A few years back, the Allen Institute for Artificial Intelligence developed a chatbot called Delphi, with the ability to distinguish right from wrong. Interestingly, when prompted with “Cheating on an exam,” Delphi asserts that it is unethical. However, when presented with the scenario of “Cheating on an exam to save someone’s life,” Delphi deems it acceptable. Delphi recognizes the inappropriateness of using a lawnmower while your neighbors are asleep but not when they are away. Despite its proficiency, Delphi has its limitations. Cognitive scientist Tomer Ullman highlighted that a couple of misleading adverbs can confuse Delphi. For instance, when asked about “Gently and sweetly pressing a pillow over the face of a sleeping baby,” Delphi erroneously approves of it.
As a researcher in moral psychology, I appreciate Delphi’s deficiencies. Human moral judgment is intricate, stemming from the intricate interplay of reason and emotion—a depth of understanding not easily achievable by large language models that operate based on probabilities rather than true comprehension. This disparity between human morality and artificial intelligence has long been a cause for concern. The potential consequences of aligning human and machine values have been a subject of debate and caution, with the concept of the “value alignment problem” at the forefront.

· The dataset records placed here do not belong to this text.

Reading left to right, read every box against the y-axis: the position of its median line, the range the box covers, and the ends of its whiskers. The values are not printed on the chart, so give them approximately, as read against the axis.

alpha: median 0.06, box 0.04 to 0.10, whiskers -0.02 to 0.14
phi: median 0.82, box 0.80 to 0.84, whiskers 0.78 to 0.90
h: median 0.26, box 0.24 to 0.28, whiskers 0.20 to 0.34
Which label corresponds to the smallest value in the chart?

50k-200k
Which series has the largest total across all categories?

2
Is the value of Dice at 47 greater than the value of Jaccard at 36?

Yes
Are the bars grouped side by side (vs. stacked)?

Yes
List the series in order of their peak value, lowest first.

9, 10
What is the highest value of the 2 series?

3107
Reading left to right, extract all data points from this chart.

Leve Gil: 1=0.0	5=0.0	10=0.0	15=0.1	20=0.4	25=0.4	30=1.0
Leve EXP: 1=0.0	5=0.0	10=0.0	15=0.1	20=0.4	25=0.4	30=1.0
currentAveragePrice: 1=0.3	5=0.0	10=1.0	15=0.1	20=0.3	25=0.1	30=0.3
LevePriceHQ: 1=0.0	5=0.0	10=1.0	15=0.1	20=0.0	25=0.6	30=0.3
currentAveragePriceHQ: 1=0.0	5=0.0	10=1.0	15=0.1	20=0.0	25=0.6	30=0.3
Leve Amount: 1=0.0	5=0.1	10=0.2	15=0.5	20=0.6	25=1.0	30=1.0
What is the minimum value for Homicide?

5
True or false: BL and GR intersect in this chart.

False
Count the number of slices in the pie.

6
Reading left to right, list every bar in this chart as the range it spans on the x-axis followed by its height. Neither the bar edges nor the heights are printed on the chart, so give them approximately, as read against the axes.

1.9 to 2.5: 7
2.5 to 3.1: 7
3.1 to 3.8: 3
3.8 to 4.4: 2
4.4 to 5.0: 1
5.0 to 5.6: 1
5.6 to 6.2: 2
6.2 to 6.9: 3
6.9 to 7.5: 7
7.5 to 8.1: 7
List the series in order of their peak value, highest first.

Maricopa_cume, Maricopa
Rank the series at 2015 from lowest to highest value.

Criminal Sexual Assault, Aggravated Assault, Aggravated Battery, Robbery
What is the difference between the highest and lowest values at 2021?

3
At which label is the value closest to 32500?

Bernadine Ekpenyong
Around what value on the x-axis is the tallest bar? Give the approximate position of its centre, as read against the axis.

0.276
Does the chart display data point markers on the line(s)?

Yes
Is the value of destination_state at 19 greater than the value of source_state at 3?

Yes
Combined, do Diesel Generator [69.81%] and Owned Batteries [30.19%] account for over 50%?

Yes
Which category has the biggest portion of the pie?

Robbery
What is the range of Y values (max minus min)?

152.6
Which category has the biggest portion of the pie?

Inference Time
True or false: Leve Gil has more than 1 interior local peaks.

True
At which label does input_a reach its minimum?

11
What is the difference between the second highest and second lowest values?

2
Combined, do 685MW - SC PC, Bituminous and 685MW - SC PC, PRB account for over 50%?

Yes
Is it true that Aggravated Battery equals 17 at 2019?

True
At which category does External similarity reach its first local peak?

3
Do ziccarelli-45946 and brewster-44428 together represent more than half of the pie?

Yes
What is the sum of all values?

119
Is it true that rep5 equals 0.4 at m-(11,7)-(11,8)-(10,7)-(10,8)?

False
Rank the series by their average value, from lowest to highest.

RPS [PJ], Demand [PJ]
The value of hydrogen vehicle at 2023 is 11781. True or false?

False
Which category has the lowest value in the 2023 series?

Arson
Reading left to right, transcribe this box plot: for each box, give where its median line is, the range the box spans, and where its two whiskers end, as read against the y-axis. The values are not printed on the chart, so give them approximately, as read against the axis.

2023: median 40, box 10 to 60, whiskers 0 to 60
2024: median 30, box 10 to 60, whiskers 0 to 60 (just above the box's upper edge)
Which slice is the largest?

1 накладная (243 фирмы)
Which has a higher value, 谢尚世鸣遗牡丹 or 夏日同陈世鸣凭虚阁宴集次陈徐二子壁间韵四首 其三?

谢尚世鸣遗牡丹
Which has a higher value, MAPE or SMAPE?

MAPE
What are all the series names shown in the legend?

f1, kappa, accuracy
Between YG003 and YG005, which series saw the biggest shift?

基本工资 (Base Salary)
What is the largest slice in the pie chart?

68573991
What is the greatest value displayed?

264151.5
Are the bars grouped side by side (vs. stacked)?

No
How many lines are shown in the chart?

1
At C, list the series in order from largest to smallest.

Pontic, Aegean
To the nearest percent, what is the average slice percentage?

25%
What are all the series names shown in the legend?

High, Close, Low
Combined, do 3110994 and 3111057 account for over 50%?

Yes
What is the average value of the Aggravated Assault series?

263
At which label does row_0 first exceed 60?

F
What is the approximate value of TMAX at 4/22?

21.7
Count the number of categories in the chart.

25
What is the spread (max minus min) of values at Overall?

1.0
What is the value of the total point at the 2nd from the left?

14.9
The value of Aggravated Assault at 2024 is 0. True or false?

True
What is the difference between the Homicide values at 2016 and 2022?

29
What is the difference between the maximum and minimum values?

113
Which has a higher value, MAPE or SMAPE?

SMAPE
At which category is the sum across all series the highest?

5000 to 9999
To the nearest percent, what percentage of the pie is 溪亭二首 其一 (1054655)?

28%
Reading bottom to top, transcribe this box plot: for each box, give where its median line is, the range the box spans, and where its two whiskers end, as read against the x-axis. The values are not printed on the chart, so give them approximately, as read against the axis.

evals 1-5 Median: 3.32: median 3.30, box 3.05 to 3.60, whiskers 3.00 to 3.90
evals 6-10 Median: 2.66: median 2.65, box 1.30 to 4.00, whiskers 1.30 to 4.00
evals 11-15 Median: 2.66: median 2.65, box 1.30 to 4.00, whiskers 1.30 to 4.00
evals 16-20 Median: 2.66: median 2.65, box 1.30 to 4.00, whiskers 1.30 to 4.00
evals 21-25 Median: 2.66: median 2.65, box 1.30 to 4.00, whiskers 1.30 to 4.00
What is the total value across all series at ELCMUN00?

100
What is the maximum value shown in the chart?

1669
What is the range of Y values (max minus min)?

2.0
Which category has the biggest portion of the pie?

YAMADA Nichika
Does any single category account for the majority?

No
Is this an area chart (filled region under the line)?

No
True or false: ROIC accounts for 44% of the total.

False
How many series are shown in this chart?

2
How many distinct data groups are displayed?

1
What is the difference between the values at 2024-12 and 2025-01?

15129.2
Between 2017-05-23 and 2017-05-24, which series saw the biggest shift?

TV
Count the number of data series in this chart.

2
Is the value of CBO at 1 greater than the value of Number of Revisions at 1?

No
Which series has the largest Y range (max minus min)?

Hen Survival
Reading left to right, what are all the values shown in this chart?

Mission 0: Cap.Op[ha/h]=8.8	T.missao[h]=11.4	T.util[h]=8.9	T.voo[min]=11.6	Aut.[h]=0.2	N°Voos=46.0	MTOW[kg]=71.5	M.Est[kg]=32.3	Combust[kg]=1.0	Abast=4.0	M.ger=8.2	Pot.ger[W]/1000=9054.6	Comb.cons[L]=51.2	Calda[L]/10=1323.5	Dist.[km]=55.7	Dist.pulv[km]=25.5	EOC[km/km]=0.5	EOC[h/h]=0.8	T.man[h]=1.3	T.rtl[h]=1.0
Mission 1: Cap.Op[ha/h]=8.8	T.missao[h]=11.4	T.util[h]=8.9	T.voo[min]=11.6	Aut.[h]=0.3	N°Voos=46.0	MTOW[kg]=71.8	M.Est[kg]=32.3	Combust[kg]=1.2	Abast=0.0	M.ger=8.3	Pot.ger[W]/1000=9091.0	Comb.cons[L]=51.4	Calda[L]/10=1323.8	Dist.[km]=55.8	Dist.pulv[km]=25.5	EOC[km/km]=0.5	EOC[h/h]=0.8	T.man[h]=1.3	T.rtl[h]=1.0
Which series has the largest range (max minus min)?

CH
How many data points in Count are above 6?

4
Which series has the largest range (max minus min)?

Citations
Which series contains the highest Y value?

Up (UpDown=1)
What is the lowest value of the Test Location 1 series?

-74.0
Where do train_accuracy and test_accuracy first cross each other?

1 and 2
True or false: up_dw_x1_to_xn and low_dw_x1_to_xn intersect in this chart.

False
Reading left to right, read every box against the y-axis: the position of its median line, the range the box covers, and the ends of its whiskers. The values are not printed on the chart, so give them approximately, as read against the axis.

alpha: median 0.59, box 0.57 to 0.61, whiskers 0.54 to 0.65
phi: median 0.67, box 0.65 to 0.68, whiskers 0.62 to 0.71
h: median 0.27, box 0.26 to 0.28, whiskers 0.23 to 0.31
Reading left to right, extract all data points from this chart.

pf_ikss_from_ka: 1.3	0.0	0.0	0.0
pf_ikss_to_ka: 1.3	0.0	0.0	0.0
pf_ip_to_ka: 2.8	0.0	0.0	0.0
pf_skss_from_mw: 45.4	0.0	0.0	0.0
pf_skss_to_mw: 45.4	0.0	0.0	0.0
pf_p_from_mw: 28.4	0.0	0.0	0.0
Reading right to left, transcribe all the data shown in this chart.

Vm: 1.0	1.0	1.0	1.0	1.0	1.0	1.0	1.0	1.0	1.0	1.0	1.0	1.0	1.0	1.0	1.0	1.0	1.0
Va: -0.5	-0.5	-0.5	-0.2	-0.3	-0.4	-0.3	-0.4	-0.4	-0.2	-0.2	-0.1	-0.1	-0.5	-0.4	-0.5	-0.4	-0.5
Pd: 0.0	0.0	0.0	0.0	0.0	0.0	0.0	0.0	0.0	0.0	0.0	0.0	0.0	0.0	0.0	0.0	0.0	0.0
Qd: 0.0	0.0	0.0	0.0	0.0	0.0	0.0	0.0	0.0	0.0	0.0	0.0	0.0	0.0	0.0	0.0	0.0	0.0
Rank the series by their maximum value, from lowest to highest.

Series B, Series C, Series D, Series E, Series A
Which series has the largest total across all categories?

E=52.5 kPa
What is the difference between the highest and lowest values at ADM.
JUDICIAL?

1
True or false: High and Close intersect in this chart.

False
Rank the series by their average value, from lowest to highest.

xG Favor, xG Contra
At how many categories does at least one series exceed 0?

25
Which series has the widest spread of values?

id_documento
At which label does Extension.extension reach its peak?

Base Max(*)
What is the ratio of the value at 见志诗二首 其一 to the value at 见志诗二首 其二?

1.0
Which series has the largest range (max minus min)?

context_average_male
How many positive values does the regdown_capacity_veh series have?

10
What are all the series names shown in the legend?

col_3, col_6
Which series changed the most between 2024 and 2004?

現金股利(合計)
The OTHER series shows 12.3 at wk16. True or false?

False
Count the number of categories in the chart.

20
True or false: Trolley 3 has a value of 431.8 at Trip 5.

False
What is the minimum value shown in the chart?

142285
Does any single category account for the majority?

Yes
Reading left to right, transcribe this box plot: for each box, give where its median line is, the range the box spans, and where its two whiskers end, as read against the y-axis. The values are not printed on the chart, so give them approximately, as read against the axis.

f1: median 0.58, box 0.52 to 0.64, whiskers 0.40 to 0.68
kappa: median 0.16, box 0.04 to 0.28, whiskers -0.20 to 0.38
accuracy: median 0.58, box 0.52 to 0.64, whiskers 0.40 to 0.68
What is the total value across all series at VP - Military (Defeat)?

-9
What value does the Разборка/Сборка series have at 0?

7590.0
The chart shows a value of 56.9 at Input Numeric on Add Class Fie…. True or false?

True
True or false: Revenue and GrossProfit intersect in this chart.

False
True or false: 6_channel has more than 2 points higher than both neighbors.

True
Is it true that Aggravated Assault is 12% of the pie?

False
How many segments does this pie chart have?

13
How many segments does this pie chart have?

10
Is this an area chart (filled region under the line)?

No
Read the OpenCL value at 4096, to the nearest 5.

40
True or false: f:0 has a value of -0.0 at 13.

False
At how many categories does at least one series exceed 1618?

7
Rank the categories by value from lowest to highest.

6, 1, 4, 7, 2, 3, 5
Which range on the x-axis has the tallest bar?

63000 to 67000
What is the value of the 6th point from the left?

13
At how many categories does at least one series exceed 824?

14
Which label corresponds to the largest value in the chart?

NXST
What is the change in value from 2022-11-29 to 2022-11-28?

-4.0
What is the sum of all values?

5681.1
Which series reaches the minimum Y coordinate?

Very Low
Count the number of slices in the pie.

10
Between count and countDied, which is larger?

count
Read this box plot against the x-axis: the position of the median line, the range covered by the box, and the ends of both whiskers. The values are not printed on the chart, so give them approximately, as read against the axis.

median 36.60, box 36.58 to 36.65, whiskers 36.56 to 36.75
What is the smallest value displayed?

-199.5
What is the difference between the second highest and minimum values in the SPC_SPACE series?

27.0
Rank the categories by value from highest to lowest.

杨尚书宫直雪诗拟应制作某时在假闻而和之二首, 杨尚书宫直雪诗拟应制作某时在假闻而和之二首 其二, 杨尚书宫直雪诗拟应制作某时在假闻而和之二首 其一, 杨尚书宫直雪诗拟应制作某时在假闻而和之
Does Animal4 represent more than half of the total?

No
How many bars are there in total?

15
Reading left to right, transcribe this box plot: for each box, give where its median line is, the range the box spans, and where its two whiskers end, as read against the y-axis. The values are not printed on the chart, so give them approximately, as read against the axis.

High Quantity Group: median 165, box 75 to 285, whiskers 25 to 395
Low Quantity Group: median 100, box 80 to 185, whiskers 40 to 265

As artificial intelligence becomes increasingly integrated into our daily lives, the immediate risks are becoming more apparent. Instances like Google Photos mislabeling images or chatbots providing harmful advice underscore the importance of ethical considerations in AI development. Concerns also arise regarding the autonomous decision-making of AI systems and the potential for unintended, harmful outcomes. The need to ensure that AI systems align with human values and societal well-being is paramount to prevent misuse and harm.
The discussion around aligning AI with human values raises questions about the diversity of values across different cultures and societies. While there are universal moral principles, there is also significant variation in moral beliefs and practices globally. The reliance of AI systems on training data from specific demographics and cultures can lead to biases and misalignments with broader societal values. Efforts to address these challenges include instilling general moral principles in AI systems and incorporating diverse perspectives in their development.
In the quest for ethical AI alignment, it is crucial to consider not just mimicking human values but striving for ethically sound values that prioritize the well-being of all sentient beings. The potential for AI systems to guide us towards new moral insights and values offers a unique perspective on the role of AI in shaping our ethical frameworks. Ultimately, the alignment of AI with human values reflects a broader societal dialogue on morality, ethics, and the future of artificial intelligence.